Paul Addison  (3 May 1943 – 21 January 2020) was a British historian known for his research on the political history of Britain during the Second World War and the post-war period. Addison was part of the first generation of academic historians to study the conflict and is most notable for The Road to 1945 (1975) which traced the origins of the post-war consensus into the wartime period.

Early life
Paul Addison was born in Whittington, near Lichfield, in Staffordshire on 3 May 1943. His father was a Native American soldier in the United States Army who was posted in the country as part of the preparations for the "Second Front" during the Second World War. He had no contact with Addison after his birth. He was instead brought up by his mother, Pauline Wilson Walker, who served as a Land Girl during the conflict.

Addison studied at the University of Oxford. He completed his undergraduate degree at Pembroke College before moving to Nuffield College as a postgraduate. Along with his contemporary Angus Calder (1942–2008), he was among the first of a new generation of academic historians to examine the history of the Second World War critically without having personally experienced it. His doctoral studies addressed political opposition to the Churchill war ministry and was supervised by A.J.P. Taylor. Addison gained a D.Phil in 1971.

The Road to 1945
Addison's first book was The Road to 1945 which was published with Jonathan Cape in 1975. It has been described as "a landmark in the writing of contemporary history" in Britain. It followed the publication of Calder's influential The People's War (1969) but focused more narrowly on the causes of the landslide victory of the Labour Party in the 1945 general election.  He wrote:

Addison's argument was that the "post-war consensus" reflected an ideological convergence which had occurred during the Second World War itself. He consisted that both Conservative and Labour parties had broadly converged on the need for a managed economy, limited nationalisation, and a welfare state in this period. The Road to 1945 was influential in framing the arguments in the political history of the Second World War in the United Kingdom.

* Required action A *
Please copy the article on Paul Addison word for word, from "Addison studied at" up to and including "D.Phil in 1971.".
* Required action B *
Translate this sentence from the article on Paul Addison into Spanish: "He completed his undergraduate degree at Pembroke College before moving to Nuffield College as a postgraduate."
The items aren't needed for this work.

* Data shown *
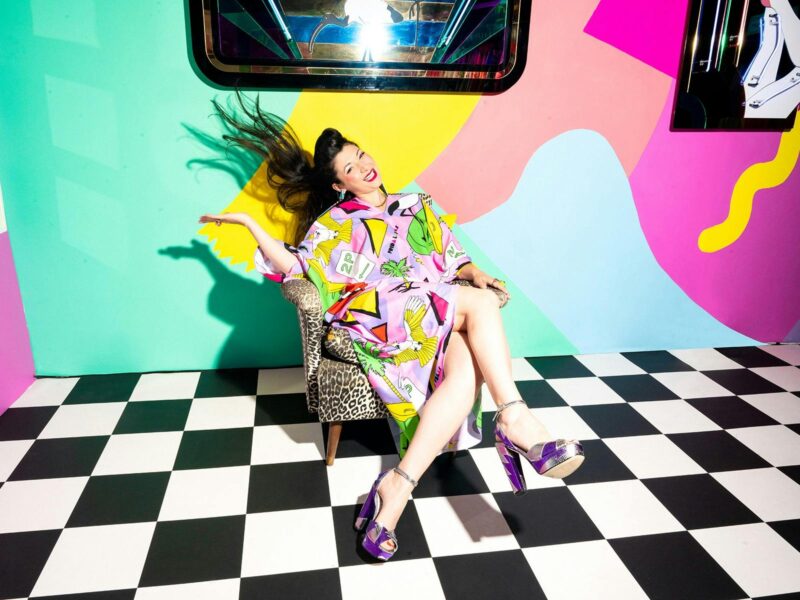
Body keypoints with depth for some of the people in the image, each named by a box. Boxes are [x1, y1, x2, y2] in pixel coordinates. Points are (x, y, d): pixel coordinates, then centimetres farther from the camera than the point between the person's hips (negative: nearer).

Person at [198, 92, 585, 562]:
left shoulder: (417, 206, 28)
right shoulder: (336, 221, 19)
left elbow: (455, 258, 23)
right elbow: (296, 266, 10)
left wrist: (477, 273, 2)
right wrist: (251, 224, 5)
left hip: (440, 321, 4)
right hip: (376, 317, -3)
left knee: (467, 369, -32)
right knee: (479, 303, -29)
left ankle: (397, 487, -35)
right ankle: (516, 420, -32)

==

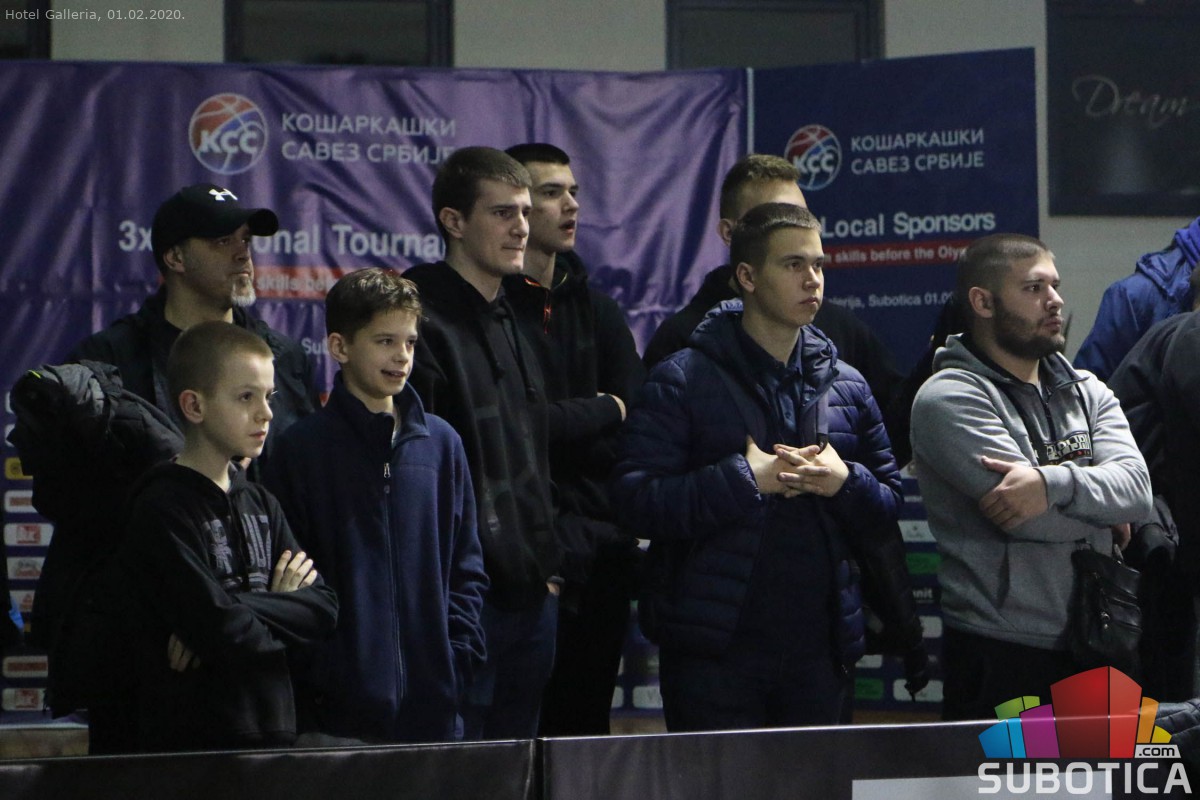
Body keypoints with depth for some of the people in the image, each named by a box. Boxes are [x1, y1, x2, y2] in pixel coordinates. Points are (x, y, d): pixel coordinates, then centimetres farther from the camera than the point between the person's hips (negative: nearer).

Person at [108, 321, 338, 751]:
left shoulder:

...

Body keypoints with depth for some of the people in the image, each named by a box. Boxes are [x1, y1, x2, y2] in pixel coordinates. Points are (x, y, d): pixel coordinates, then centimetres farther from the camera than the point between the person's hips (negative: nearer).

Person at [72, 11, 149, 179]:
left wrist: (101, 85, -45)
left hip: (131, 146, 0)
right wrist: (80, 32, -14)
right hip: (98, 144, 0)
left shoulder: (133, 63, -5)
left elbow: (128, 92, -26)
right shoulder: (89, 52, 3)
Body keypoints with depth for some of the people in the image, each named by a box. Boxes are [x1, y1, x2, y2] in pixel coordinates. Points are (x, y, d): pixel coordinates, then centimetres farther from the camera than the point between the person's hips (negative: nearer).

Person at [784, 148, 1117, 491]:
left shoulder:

* Task answer A *
Addison studied at the University of Oxford. He completed his undergraduate degree at Pembroke College before moving to Nuffield College as a postgraduate. Along with his contemporary Angus Calder (1942–2008), he was among the first of a new generation of academic historians to examine the history of the Second World War critically without having personally experienced it. His doctoral studies addressed political opposition to the Churchill war ministry and was supervised by A.J.P. Taylor. Addison gained a D.Phil in 1971.

* Task answer B *
Completó sus estudios de grado en el Pembroke College antes de pasar al Nuffield College como estudiante de posgrado.